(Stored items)
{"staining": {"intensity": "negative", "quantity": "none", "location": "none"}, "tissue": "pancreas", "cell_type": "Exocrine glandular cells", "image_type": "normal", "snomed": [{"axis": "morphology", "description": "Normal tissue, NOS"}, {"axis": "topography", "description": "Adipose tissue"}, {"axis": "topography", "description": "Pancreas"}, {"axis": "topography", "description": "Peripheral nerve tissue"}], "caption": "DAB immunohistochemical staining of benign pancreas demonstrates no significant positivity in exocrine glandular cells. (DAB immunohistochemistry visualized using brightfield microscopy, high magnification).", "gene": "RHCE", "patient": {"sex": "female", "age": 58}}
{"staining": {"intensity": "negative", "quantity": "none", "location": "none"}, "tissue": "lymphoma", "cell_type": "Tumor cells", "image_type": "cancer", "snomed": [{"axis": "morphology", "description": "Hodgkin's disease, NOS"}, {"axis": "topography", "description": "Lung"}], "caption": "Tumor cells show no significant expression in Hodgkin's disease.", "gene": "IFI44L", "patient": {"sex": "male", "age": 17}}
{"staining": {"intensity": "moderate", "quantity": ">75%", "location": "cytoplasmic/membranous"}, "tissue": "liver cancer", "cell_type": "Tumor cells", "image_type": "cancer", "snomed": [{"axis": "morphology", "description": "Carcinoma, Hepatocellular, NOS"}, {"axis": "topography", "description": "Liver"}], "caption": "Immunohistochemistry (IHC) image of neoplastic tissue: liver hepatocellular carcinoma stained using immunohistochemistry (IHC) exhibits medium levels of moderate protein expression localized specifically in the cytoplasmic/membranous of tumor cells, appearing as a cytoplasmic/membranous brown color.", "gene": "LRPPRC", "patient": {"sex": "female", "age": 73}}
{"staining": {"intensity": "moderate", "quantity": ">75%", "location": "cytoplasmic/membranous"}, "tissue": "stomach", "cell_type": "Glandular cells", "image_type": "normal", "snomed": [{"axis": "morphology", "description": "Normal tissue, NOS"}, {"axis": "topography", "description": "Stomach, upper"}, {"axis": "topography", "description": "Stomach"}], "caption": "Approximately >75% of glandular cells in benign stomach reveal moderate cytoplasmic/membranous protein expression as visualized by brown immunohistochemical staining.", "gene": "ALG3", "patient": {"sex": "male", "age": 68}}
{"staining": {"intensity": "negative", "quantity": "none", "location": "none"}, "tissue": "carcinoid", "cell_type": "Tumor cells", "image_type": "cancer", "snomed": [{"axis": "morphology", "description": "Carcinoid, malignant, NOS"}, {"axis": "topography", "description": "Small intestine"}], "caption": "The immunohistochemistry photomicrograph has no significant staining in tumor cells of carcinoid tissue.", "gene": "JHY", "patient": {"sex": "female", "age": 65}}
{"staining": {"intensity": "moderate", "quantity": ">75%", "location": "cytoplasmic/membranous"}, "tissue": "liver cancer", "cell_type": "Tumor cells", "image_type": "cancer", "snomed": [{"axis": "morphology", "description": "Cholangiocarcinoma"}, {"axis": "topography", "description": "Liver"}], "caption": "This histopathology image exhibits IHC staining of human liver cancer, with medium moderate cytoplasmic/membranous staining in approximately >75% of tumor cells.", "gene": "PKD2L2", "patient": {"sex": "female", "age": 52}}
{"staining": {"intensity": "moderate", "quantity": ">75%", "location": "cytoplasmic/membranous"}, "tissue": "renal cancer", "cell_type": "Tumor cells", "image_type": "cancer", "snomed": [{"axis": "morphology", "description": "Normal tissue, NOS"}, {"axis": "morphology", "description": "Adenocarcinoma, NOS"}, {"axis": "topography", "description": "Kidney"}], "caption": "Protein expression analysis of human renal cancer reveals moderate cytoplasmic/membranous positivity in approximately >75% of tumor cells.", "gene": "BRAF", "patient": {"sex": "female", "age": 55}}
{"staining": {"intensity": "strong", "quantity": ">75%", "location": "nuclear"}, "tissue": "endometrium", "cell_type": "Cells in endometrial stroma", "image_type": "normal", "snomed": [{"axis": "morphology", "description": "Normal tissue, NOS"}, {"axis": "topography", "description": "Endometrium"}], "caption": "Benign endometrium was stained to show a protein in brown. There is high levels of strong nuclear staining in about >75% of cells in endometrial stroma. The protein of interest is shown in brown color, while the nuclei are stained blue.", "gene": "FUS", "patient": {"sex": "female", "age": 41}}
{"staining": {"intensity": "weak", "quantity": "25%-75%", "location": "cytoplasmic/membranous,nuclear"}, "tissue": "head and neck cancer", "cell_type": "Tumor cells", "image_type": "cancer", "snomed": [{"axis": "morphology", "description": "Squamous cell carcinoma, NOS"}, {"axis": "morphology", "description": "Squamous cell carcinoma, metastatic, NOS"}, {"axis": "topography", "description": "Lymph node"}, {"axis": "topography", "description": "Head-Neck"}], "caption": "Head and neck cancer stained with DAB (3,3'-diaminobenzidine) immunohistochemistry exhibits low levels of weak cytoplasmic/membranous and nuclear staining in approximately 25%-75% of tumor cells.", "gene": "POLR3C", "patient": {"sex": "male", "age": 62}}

- **Action item**: Nothing should be dropped. Retype each line above as it is.

- **Task output**:
{"staining": {"intensity": "negative", "quantity": "none", "location": "none"}, "tissue": "pancreas", "cell_type": "Exocrine glandular cells", "image_type": "normal", "snomed": [{"axis": "morphology", "description": "Normal tissue, NOS"}, {"axis": "topography", "description": "Adipose tissue"}, {"axis": "topography", "description": "Pancreas"}, {"axis": "topography", "description": "Peripheral nerve tissue"}], "caption": "DAB immunohistochemical staining of benign pancreas demonstrates no significant positivity in exocrine glandular cells. (DAB immunohistochemistry visualized using brightfield microscopy, high magnification).", "gene": "RHCE", "patient": {"sex": "female", "age": 58}}
{"staining": {"intensity": "negative", "quantity": "none", "location": "none"}, "tissue": "lymphoma", "cell_type": "Tumor cells", "image_type": "cancer", "snomed": [{"axis": "morphology", "description": "Hodgkin's disease, NOS"}, {"axis": "topography", "description": "Lung"}], "caption": "Tumor cells show no significant expression in Hodgkin's disease.", "gene": "IFI44L", "patient": {"sex": "male", "age": 17}}
{"staining": {"intensity": "moderate", "quantity": ">75%", "location": "cytoplasmic/membranous"}, "tissue": "liver cancer", "cell_type": "Tumor cells", "image_type": "cancer", "snomed": [{"axis": "morphology", "description": "Carcinoma, Hepatocellular, NOS"}, {"axis": "topography", "description": "Liver"}], "caption": "Immunohistochemistry (IHC) image of neoplastic tissue: liver hepatocellular carcinoma stained using immunohistochemistry (IHC) exhibits medium levels of moderate protein expression localized specifically in the cytoplasmic/membranous of tumor cells, appearing as a cytoplasmic/membranous brown color.", "gene": "LRPPRC", "patient": {"sex": "female", "age": 73}}
{"staining": {"intensity": "moderate", "quantity": ">75%", "location": "cytoplasmic/membranous"}, "tissue": "stomach", "cell_type": "Glandular cells", "image_type": "normal", "snomed": [{"axis": "morphology", "description": "Normal tissue, NOS"}, {"axis": "topography", "description": "Stomach, upper"}, {"axis": "topography", "description": "Stomach"}], "caption": "Approximately >75% of glandular cells in benign stomach reveal moderate cytoplasmic/membranous protein expression as visualized by brown immunohistochemical staining.", "gene": "ALG3", "patient": {"sex": "male", "age": 68}}
{"staining": {"intensity": "negative", "quantity": "none", "location": "none"}, "tissue": "carcinoid", "cell_type": "Tumor cells", "image_type": "cancer", "snomed": [{"axis": "morphology", "description": "Carcinoid, malignant, NOS"}, {"axis": "topography", "description": "Small intestine"}], "caption": "The immunohistochemistry photomicrograph has no significant staining in tumor cells of carcinoid tissue.", "gene": "JHY", "patient": {"sex": "female", "age": 65}}
{"staining": {"intensity": "moderate", "quantity": ">75%", "location": "cytoplasmic/membranous"}, "tissue": "liver cancer", "cell_type": "Tumor cells", "image_type": "cancer", "snomed": [{"axis": "morphology", "description": "Cholangiocarcinoma"}, {"axis": "topography", "description": "Liver"}], "caption": "This histopathology image exhibits IHC staining of human liver cancer, with medium moderate cytoplasmic/membranous staining in approximately >75% of tumor cells.", "gene": "PKD2L2", "patient": {"sex": "female", "age": 52}}
{"staining": {"intensity": "moderate", "quantity": ">75%", "location": "cytoplasmic/membranous"}, "tissue": "renal cancer", "cell_type": "Tumor cells", "image_type": "cancer", "snomed": [{"axis": "morphology", "description": "Normal tissue, NOS"}, {"axis": "morphology", "description": "Adenocarcinoma, NOS"}, {"axis": "topography", "description": "Kidney"}], "caption": "Protein expression analysis of human renal cancer reveals moderate cytoplasmic/membranous positivity in approximately >75% of tumor cells.", "gene": "BRAF", "patient": {"sex": "female", "age": 55}}
{"staining": {"intensity": "strong", "quantity": ">75%", "location": "nuclear"}, "tissue": "endometrium", "cell_type": "Cells in endometrial stroma", "image_type": "normal", "snomed": [{"axis": "morphology", "description": "Normal tissue, NOS"}, {"axis": "topography", "description": "Endometrium"}], "caption": "Benign endometrium was stained to show a protein in brown. There is high levels of strong nuclear staining in about >75% of cells in endometrial stroma. The protein of interest is shown in brown color, while the nuclei are stained blue.", "gene": "FUS", "patient": {"sex": "female", "age": 41}}
{"staining": {"intensity": "weak", "quantity": "25%-75%", "location": "cytoplasmic/membranous,nuclear"}, "tissue": "head and neck cancer", "cell_type": "Tumor cells", "image_type": "cancer", "snomed": [{"axis": "morphology", "description": "Squamous cell carcinoma, NOS"}, {"axis": "morphology", "description": "Squamous cell carcinoma, metastatic, NOS"}, {"axis": "topography", "description": "Lymph node"}, {"axis": "topography", "description": "Head-Neck"}], "caption": "Head and neck cancer stained with DAB (3,3'-diaminobenzidine) immunohistochemistry exhibits low levels of weak cytoplasmic/membranous and nuclear staining in approximately 25%-75% of tumor cells.", "gene": "POLR3C", "patient": {"sex": "male", "age": 62}}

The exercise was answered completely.